Dec 4 2014 | By More

✭✭✭✭✩    Flashes of brilliance

King’s Theatre: Sun 29 Nov 2014 – Sun 18 Jan 2015

Shiny, snappy and energetic, Aladdin at the King’s sacrifices some of the traditional interaction of a panto, but remains a highly satisfying production.

The well established trio of Allan Stewart, Andy Gray and Grant Stott are front and centre as always, but Aladdin does benefit from a strong, simple and easily recognised central plot, which is given sufficient respect here in a noticeably fast-paced production.

Abanazar (Grant Stott) Widow Twankey (Allan Stewart) and Wishee Washee (Andy Gray). Photo: Douglas Robertson

Grant Stott, Allan Stewart and Andy Gray. Photo: Douglas Robertson

Director Ed Curtis’s determination to get on with things is shown by the opening scene, which is the traditional prologue detailing the evil plans of Abanazar (Stott). The immediate appearance of “the evil cobra”, the first of several impressive effects in the show, means we really hit the ground running.

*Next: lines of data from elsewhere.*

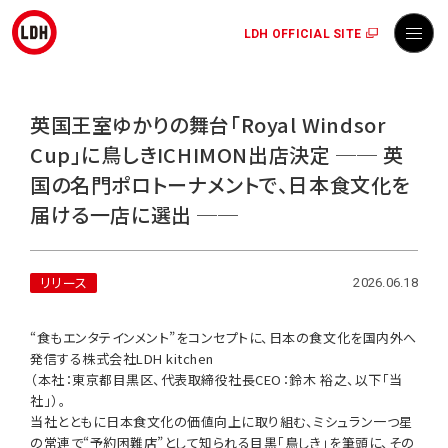
LDH OFFICIAL SITE
英国王室ゆかりの舞台「Royal Windsor
Cup」に鳥しきICHIMON出店決定 ── 英
国の名門ポロトーナメントで、日本食文化を
届ける一店に選出 ──
リリース
2026.06.18
“食もエンタテインメント”をコンセプトに、日本の食文化を国内外へ
発信する株式会社LDH kitchen
（本社：東京都目黒区、代表取締役社長CEO：鈴木 裕之、以下「当
社」）。
当社とともに日本食文化の価値向上に取り組む、ミシュラン一つ星
の常連で“予約困難店”として知られる目黒「鳥しき」を筆頭に、その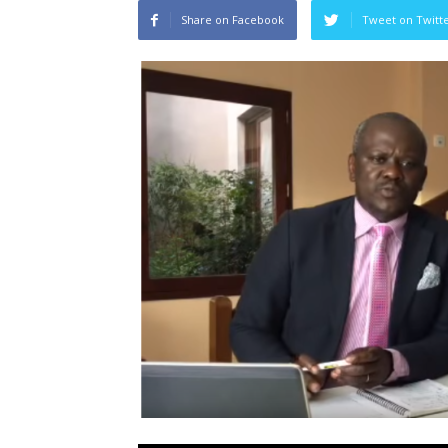
Share on Facebook
Tweet on Twitt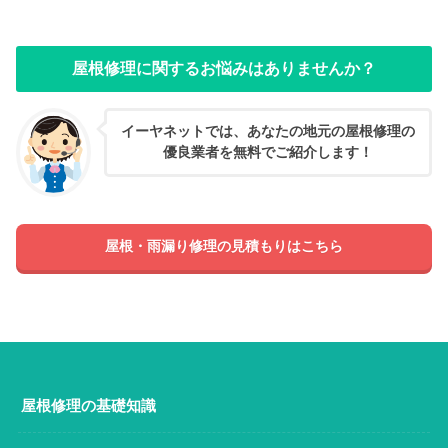
屋根修理に関するお悩みはありませんか？
イーヤネットでは、あなたの地元の屋根修理の
優良業者を無料でご紹介します！
屋根・雨漏り修理の見積もりはこちら
屋根修理の基礎知識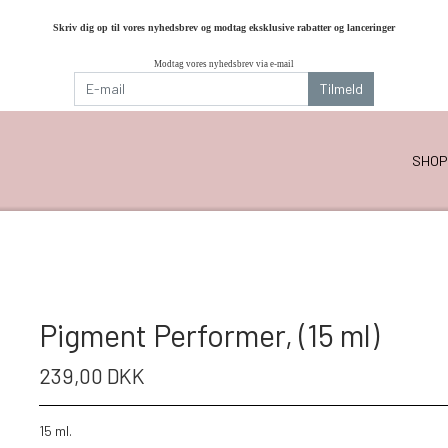
Skriv dig op til vores nyhedsbrev og modtag eksklusive rabatter og lanceringer
Modtag vores nyhedsbrev via e-mail
Tilmeld
SHOP
Pigment Performer, (15 ml)
239,00 DKK
15 ml.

Stott continues to grow as a performer who can be relied upon to chip in with a couple of effective songs. The rapport between the three regular principals remains obvious, with just about the right amount of in-jokes, ad-libs and moments where things (apparently) go wrong.

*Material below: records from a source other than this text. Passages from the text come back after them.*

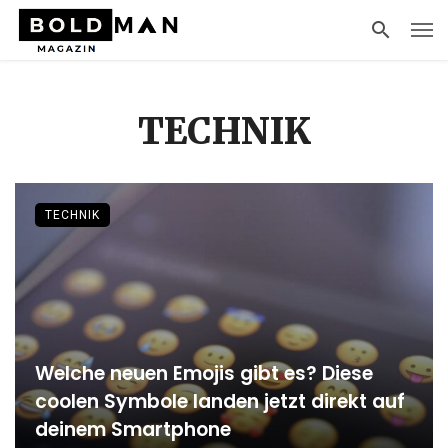
TECHNIK
TECHNIK
Welche neuen Emojis gibt es? Diese
coolen Symbole landen jetzt direkt auf
deinem Smartphone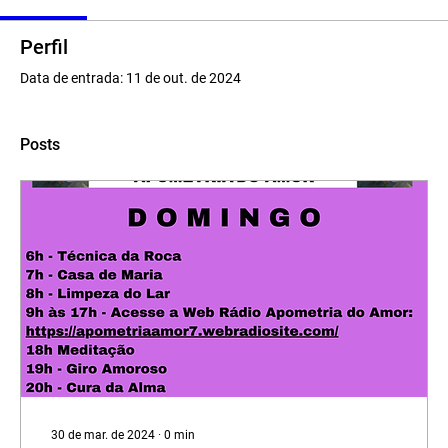
Perfil
Data de entrada: 11 de out. de 2024
Posts
30 de mar. de 2024
∙
0
min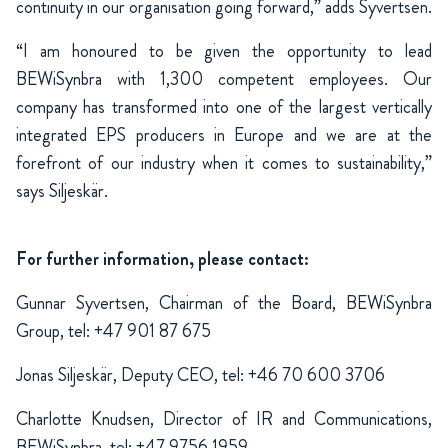
continuity in our organisation going forward,” adds Syvertsen.
“I am honoured to be given the opportunity to lead
BEWiSynbra with 1,300 competent employees. Our
company has transformed into one of the largest vertically
integrated EPS producers in Europe and we are at the
forefront of our industry when it comes to sustainability,”
says Siljeskär.
For further information, please contact:
Gunnar Syvertsen, Chairman of the Board, BEWiSynbra
Group, tel: +47 901 87 675
Jonas Siljeskär, Deputy CEO, tel: +46 70 600 3706
Charlotte Knudsen, Director of IR and Communications,
BEWiSynbra, tel: +47 9756 1959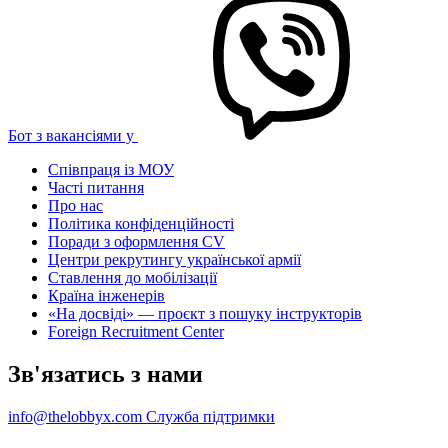
Бот з вакансіями у
Співпраця із МОУ
Часті питання
Про нас
Політика конфіденційності
Поради з оформлення CV
Центри рекрутингу української армії
Ставлення до мобілізації
Країна інженерів
«На досвіді» — проєкт з пошуку інструкторів
Foreign Recruitment Center
Зв'язатись з нами
info@thelobbyx.com
Служба підтримки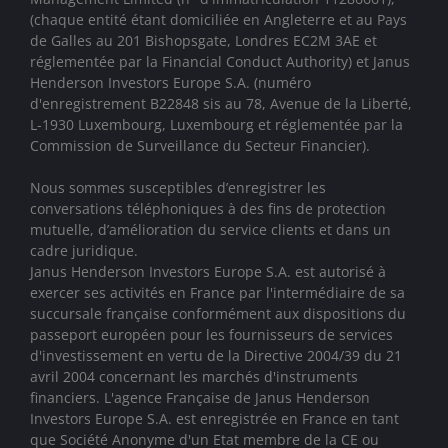
(chaque entité étant domiciliée en Angleterre et au Pays
de Galles au 201 Bishopsgate, Londres EC2M 3AE et
réglementée par la Financial Conduct Authority)
et Janus
Henderson Investors Europe S.A. (numéro
d'enregistrement B22848 sis au 78, Avenue de la Liberté,
L-1930 Luxembourg, Luxembourg et réglementée par la
Commission de Surveillance du Secteur Financier).
Nous sommes susceptibles d’enregistrer les
conversations téléphoniques à des fins de protection
mutuelle, d’amélioration du service clients et dans un
cadre juridique.
Janus Henderson Investors Europe S.A. est autorisé à
exercer ses activités en France par l'intermédiaire de sa
succursale française conformément aux dispositions du
passeport européen pour les fournisseurs de services
d'investissement en vertu de la Directive 2004/39 du 21
avril 2004 concernant les marchés d'instruments
financiers. L'agence Française de Janus Henderson
Investors Europe S.A. est enregistrée en France en tant
que Société Anonyme d'un Etat membre de la CE ou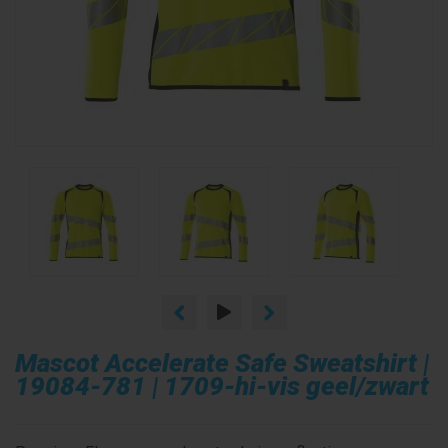
Mascot Accelerate Safe Sweatshirt |
19084-781 | 1709-hi-vis geel/zwart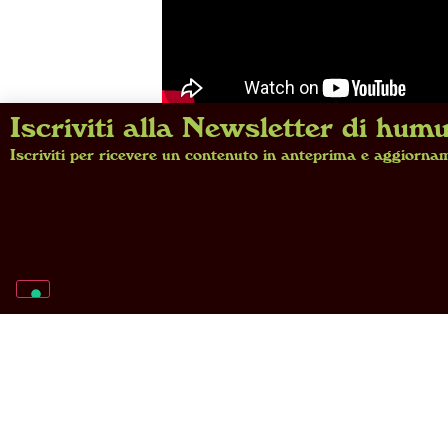
Iscriviti alla Newsletter di hum
Iscriviti per ricevere un contenuto in anteprima e aggiornam
All’inizio degli Anni T
crinale tra arte decorati
oggetti abbandona la d
prova la straordinaria se
Il
Come sottolinea il cur
Guido Andlovitz e Gio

The downside to this could be an element of cosiness and coasting, but that never really happens here. From the moment Stewart’s Widow Twankey appears on the stage, giving it laldy in a version of Shout, he gives a committed, endearing performance.

Gray, meanwhile, gives full rein to his comic talents as Wishee Washee, and his beatific smile after delivering a line that goes way beyond cheesy shows that he knows exactly what he can – and cannot – get away with.

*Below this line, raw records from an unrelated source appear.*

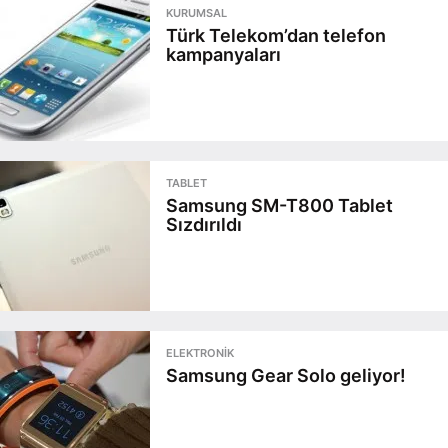
KURUMSAL
Türk Telekom’dan telefon
kampanyaları
TABLET
Samsung SM-T800 Tablet
Sızdırıldı
ELEKTRONIK
Samsung Gear Solo geliyor!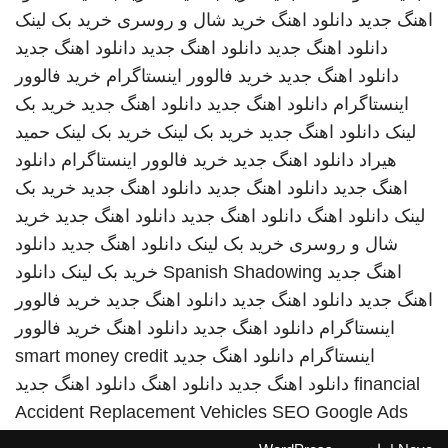
اهنگ جدید
دانلود اهنگ
خرید شال و روسری
خرید بک لینک
دانلود اهنگ جدید
دانلود اهنگ جدید
دانلود اهنگ جدید
دانلود اهنگ جدید
خرید فالوور اینستاگرام
خرید فالوور
اینستاگرام
دانلود اهنگ جدید
دانلود اهنگ جدید
خرید بک
لینک
دانلود اهنگ جدید
خرید بک لینک
خرید بک لینک
حمید
هیراد
دانلود اهنگ جدید
خرید فالوور اینستاگرام
دانلود
اهنگ جدید
دانلود اهنگ جدید
دانلود اهنگ جدید
خرید بک
لینک
دانلود اهنگ
دانلود اهنگ جدید
دانلود اهنگ جدید
خرید
شال و روسری
خرید بک لینک
دانلود اهنگ جدید
دانلود
اهنگ جدید
Spanish Shadowing
خرید بک لینک
دانلود
اهنگ جدید
دانلود اهنگ جدید
دانلود اهنگ جدید
خرید فالوور
اینستاگرام
دانلود اهنگ جدید
دانلود اهنگ
خرید فالوور
اینستاگرام
دانلود اهنگ جدید
smart money credit
financial
دانلود اهنگ جدید
دانلود اهنگ
دانلود اهنگ جدید
Accident Replacement Vehicles
SEO Google Ads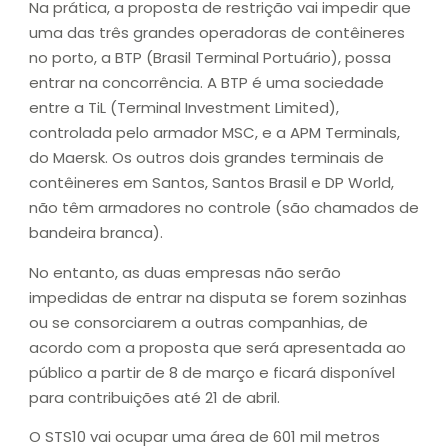
Na prática, a proposta de restrição vai impedir que
uma das três grandes operadoras de contêineres
no porto, a BTP (Brasil Terminal Portuário), possa
entrar na concorrência. A BTP é uma sociedade
entre a TiL (Terminal Investment Limited),
controlada pelo armador MSC, e a APM Terminals,
do Maersk. Os outros dois grandes terminais de
contêineres em Santos, Santos Brasil e DP World,
não têm armadores no controle (são chamados de
bandeira branca).
No entanto, as duas empresas não serão
impedidas de entrar na disputa se forem sozinhas
ou se consorciarem a outras companhias, de
acordo com a proposta que será apresentada ao
público a partir de 8 de março e ficará disponível
para contribuições até 21 de abril.
O STS10 vai ocupar uma área de 601 mil metros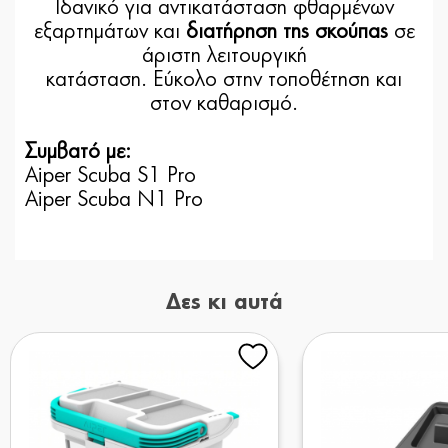
Ιδανικό για αντικατάσταση φθαρμένων
εξαρτημάτων και
διατήρηση της σκούπας
σε
άριστη λειτουργική
κατάσταση. Εύκολο στην τοποθέτηση και
στον καθαρισμό.
Συμβατό με:
Aiper Scuba S1 Pro
Aiper Scuba N1 Pro
Δες κι αυτά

The highlight of the three regulars’ routines is probably a tongue-twister sequence, which makes clever use of the stage, with Stewart constantly clomping backwards and forwards from Gray on one side to Stott on the other, drawing out the anticipation in what is already an exquisitely-timed routine.

snappy local references

The level of double entendre is perhaps lower than usual, with many of the gags being pleasingly silly rather than verging on blue. It is also noticeable that there is far less reliance on dated ‘oriental’ stereotypes than would once have been the case. Instead, Stewart and Michael Harrison’s script includes some snappy local references and a few topical jokes, at least one of which has some real bite.

Aladdin (Greg Barrowman) with babes. Photo Douglas Robertson

Aladdin (Greg Barrowman) with babes. Photo Douglas Robertson

Greg Barrowman (Aladdin) shows he has put the time understudying his cousin John to good use, and comes across as a cheekily likeable performer. If, as seems likely, the traditional Principal Boy has disappeared from mainstream panto, at least the fresh-faced, gallus energy he supplies is an acceptable substitute.

Miriam Elwell-Sutton’s Princess Jasmine seems oddly low-key, but her duets with Barrowman are pleasing enough and they never outstay their welcome, as the romantic interludes in pantomimes are wont to do. Lisa Lynch’s Slave of The Ring is an interesting performance, opting for a naturalistic acting style that seems a long way from the more mannered ‘magical’ performance that might be expected, but that works surprisingly well.

James Paterson’s Emperor, with his huge, booming voice, is the exact opposite, but has great presence and makes the most of his limited time onstage, particularly in the final chaotic comedy routine.

The dance ensemble seems oddly small, particularly when not boosted by the excellent young performers from the Edinburgh Dance Academy, but they are always well drilled and lively, with Stillie Dee’s choreography being consistently good.

Abanazar (Grant Stott) with dancers. Photo: Douglas Robertson

Abanazar (Grant Stott) with dancers. Photo: Douglas Robertson

The technical side of the performance is strong, with plenty of bangs, flashes, costume changes, special effects and a well-staged swordfight. The overall effect is extremely slick and there really is hardly a dull moment.

What is missing is a high degree of audience participation. After the welcome return of the songsheet last year, there is nothing like that here, and even the direct interaction with the audience at which Stewart excels is kept to a bare minimum. This is a disappointment, but is more than made up for by the level of energy and fun kept up throughout, which means that the time fairly flies by.

Running time 2 hours including interval
King’s Theatre, 2 Leven Street EH3 9LQ
Saturday 29 November 2014 – Sunday 18 January 2015
Tue-Sat: 2pm, 7pm; Sun: 1pm, 5pm. Times vary Christmas/New Year.